__What you have to do__:
Recast each line of the records below as a JSON list of strings, one string per line, and leave out any blank lines.

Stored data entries
§

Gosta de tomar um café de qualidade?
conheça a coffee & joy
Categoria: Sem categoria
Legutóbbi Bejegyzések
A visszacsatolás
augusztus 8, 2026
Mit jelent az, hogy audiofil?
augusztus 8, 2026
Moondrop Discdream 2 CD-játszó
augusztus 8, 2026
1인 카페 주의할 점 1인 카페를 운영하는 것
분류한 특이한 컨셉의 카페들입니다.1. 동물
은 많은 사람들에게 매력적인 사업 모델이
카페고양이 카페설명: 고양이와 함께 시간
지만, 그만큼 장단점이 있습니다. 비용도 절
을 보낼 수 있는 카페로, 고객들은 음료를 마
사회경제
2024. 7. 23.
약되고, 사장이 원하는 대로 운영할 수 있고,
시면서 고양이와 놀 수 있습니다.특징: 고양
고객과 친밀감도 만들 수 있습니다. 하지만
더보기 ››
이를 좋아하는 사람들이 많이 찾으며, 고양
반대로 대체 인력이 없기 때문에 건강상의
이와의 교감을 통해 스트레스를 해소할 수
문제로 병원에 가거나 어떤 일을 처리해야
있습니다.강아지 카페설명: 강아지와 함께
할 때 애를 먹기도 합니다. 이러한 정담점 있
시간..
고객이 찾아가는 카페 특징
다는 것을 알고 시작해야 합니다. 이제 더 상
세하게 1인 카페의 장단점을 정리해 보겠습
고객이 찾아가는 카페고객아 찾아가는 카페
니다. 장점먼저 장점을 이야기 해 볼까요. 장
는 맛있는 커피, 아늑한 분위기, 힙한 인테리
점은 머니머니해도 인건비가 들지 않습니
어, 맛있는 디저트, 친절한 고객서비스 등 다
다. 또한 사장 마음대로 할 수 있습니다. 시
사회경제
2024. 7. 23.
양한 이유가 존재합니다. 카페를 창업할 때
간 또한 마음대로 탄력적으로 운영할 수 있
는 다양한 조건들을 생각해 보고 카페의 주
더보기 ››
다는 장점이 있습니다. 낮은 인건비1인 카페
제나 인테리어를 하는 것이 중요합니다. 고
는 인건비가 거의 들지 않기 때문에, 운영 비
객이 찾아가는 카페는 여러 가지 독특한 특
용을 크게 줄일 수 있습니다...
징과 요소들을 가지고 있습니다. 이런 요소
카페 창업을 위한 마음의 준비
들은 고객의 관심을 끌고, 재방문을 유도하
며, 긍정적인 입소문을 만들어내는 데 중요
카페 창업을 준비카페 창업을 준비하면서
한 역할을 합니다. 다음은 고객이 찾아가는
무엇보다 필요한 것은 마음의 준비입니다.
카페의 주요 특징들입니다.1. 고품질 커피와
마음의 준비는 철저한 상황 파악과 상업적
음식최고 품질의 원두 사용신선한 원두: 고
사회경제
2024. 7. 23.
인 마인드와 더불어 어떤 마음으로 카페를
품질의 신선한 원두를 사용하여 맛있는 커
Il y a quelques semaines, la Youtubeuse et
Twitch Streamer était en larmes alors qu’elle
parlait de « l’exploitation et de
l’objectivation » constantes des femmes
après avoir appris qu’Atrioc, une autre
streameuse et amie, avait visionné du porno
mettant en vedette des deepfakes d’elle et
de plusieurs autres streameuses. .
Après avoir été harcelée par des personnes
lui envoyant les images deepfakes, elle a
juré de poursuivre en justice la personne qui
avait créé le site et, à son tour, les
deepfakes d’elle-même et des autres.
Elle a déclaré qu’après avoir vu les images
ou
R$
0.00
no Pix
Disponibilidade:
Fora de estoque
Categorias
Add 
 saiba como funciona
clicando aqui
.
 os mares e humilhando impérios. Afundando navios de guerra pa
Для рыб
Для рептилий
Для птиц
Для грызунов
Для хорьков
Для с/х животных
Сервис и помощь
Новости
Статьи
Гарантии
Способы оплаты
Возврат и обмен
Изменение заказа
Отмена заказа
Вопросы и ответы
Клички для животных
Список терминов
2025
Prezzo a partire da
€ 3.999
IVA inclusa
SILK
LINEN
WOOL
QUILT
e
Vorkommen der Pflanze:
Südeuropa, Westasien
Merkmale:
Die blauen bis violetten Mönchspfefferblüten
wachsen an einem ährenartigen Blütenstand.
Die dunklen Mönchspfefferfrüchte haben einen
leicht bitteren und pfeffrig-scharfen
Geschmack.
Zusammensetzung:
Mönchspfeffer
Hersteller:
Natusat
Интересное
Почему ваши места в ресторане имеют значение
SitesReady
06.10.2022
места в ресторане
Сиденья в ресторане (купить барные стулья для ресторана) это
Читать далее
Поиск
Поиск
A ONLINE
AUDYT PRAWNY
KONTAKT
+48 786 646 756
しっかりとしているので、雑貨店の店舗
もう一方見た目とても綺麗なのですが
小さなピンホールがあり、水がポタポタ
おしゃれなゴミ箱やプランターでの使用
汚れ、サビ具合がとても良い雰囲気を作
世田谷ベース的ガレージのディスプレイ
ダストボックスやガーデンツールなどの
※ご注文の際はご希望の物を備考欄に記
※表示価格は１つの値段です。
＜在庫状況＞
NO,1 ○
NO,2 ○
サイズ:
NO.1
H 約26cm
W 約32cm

§

__Exercise answer__:
[
  "Gosta de tomar um café de qualidade?",
  "conheça a coffee & joy",
  "Categoria: Sem categoria",
  "Legutóbbi Bejegyzések",
  "A visszacsatolás",
  "augusztus 8, 2026",
  "Mit jelent az, hogy audiofil?",
  "augusztus 8, 2026",
  "Moondrop Discdream 2 CD-játszó",
  "augusztus 8, 2026",
  "1인 카페 주의할 점 1인 카페를 운영하는 것",
  "분류한 특이한 컨셉의 카페들입니다.1. 동물",
  "은 많은 사람들에게 매력적인 사업 모델이",
  "카페고양이 카페설명: 고양이와 함께 시간",
  "지만, 그만큼 장단점이 있습니다. 비용도 절",
  "을 보낼 수 있는 카페로, 고객들은 음료를 마",
  "사회경제",
  "2024. 7. 23.",
  "약되고, 사장이 원하는 대로 운영할 수 있고,",
  "시면서 고양이와 놀 수 있습니다.특징: 고양",
  "고객과 친밀감도 만들 수 있습니다. 하지만",
  "더보기 ››",
  "이를 좋아하는 사람들이 많이 찾으며, 고양",
  "반대로 대체 인력이 없기 때문에 건강상의",
  "이와의 교감을 통해 스트레스를 해소할 수",
  "문제로 병원에 가거나 어떤 일을 처리해야",
  "있습니다.강아지 카페설명: 강아지와 함께",
  "할 때 애를 먹기도 합니다. 이러한 정담점 있",
  "시간..",
  "고객이 찾아가는 카페 특징",
  "다는 것을 알고 시작해야 합니다. 이제 더 상",
  "세하게 1인 카페의 장단점을 정리해 보겠습",
  "고객이 찾아가는 카페고객아 찾아가는 카페",
  "니다. 장점먼저 장점을 이야기 해 볼까요. 장",
  "는 맛있는 커피, 아늑한 분위기, 힙한 인테리",
  "점은 머니머니해도 인건비가 들지 않습니",
  "어, 맛있는 디저트, 친절한 고객서비스 등 다",
  "다. 또한 사장 마음대로 할 수 있습니다. 시",
  "사회경제",
  "2024. 7. 23.",
  "양한 이유가 존재합니다. 카페를 창업할 때",
  "간 또한 마음대로 탄력적으로 운영할 수 있",
  "는 다양한 조건들을 생각해 보고 카페의 주",
  "더보기 ››",
  "다는 장점이 있습니다. 낮은 인건비1인 카페",
  "제나 인테리어를 하는 것이 중요합니다. 고",
  "는 인건비가 거의 들지 않기 때문에, 운영 비",
  "객이 찾아가는 카페는 여러 가지 독특한 특",
  "용을 크게 줄일 수 있습니다...",
  "징과 요소들을 가지고 있습니다. 이런 요소",
  "카페 창업을 위한 마음의 준비",
  "들은 고객의 관심을 끌고, 재방문을 유도하",
  "며, 긍정적인 입소문을 만들어내는 데 중요",
  "카페 창업을 준비카페 창업을 준비하면서",
  "한 역할을 합니다. 다음은 고객이 찾아가는",
  "무엇보다 필요한 것은 마음의 준비입니다.",
  "카페의 주요 특징들입니다.1. 고품질 커피와",
  "마음의 준비는 철저한 상황 파악과 상업적",
  "음식최고 품질의 원두 사용신선한 원두: 고",
  "사회경제",
  "2024. 7. 23.",
  "인 마인드와 더불어 어떤 마음으로 카페를",
  "품질의 신선한 원두를 사용하여 맛있는 커",
  "Il y a quelques semaines, la Youtubeuse et",
  "Twitch Streamer était en larmes alors qu’elle",
  "parlait de « l’exploitation et de",
  "l’objectivation » constantes des femmes",
  "après avoir appris qu’Atrioc, une autre",
  "streameuse et amie, avait visionné du porno",
  "mettant en vedette des deepfakes d’elle et",
  "de plusieurs autres streameuses. .",
  "Après avoir été harcelée par des personnes",
  "lui envoyant les images deepfakes, elle a",
  "juré de poursuivre en justice la personne qui",
  "avait créé le site et, à son tour, les",
  "deepfakes d’elle-même et des autres.",
  "Elle a déclaré qu’après avoir vu les images",
  "ou",
  "R$",
  "0.00",
  "no Pix",
  "Disponibilidade:",
  "Fora de estoque",
  "Categorias",
  "Add ",
  " saiba como funciona",
  "clicando aqui",
  ".",
  " os mares e humilhando impérios. Afundando navios de guerra pa",
  "Для рыб",
  "Для рептилий",
  "Для птиц",
  "Для грызунов",
  "Для хорьков",
  "Для с/х животных",
  "Сервис и помощь",
  "Новости",
  "Статьи",
  "Гарантии",
  "Способы оплаты",
  "Возврат и обмен",
  "Изменение заказа",
  "Отмена заказа",
  "Вопросы и ответы",
  "Клички для животных",
  "Список терминов",
  "2025",
  "Prezzo a partire da",
  "€ 3.999",
  "IVA inclusa",
  "SILK",
  "LINEN",
  "WOOL",
  "QUILT",
  "e",
  "Vorkommen der Pflanze:",
  "Südeuropa, Westasien",
  "Merkmale:",
  "Die blauen bis violetten Mönchspfefferblüten",
  "wachsen an einem ährenartigen Blütenstand.",
  "Die dunklen Mönchspfefferfrüchte haben einen",
  "leicht bitteren und pfeffrig-scharfen",
  "Geschmack.",
  "Zusammensetzung:",
  "Mönchspfeffer",
  "Hersteller:",
  "Natusat",
  "Интересное",
  "Почему ваши места в ресторане имеют значение",
  "SitesReady",
  "06.10.2022",
  "места в ресторане",
  "Сиденья в ресторане (купить барные стулья для ресторана) это",
  "Читать далее",
  "Поиск",
  "Поиск",
  "A ONLINE",
  "AUDYT PRAWNY",
  "KONTAKT",
  "+48 786 646 756",
  "しっかりとしているので、雑貨店の店舗",
  "もう一方見た目とても綺麗なのですが",
  "小さなピンホールがあり、水がポタポタ",
  "おしゃれなゴミ箱やプランターでの使用",
  "汚れ、サビ具合がとても良い雰囲気を作",
  "世田谷ベース的ガレージのディスプレイ",
  "ダストボックスやガーデンツールなどの",
  "※ご注文の際はご希望の物を備考欄に記",
  "※表示価格は１つの値段です。",
  "＜在庫状況＞",
  "NO,1 ○",
  "NO,2 ○",
  "サイズ:",
  "NO.1",
  "H 約26cm",
  "W 約32cm"
]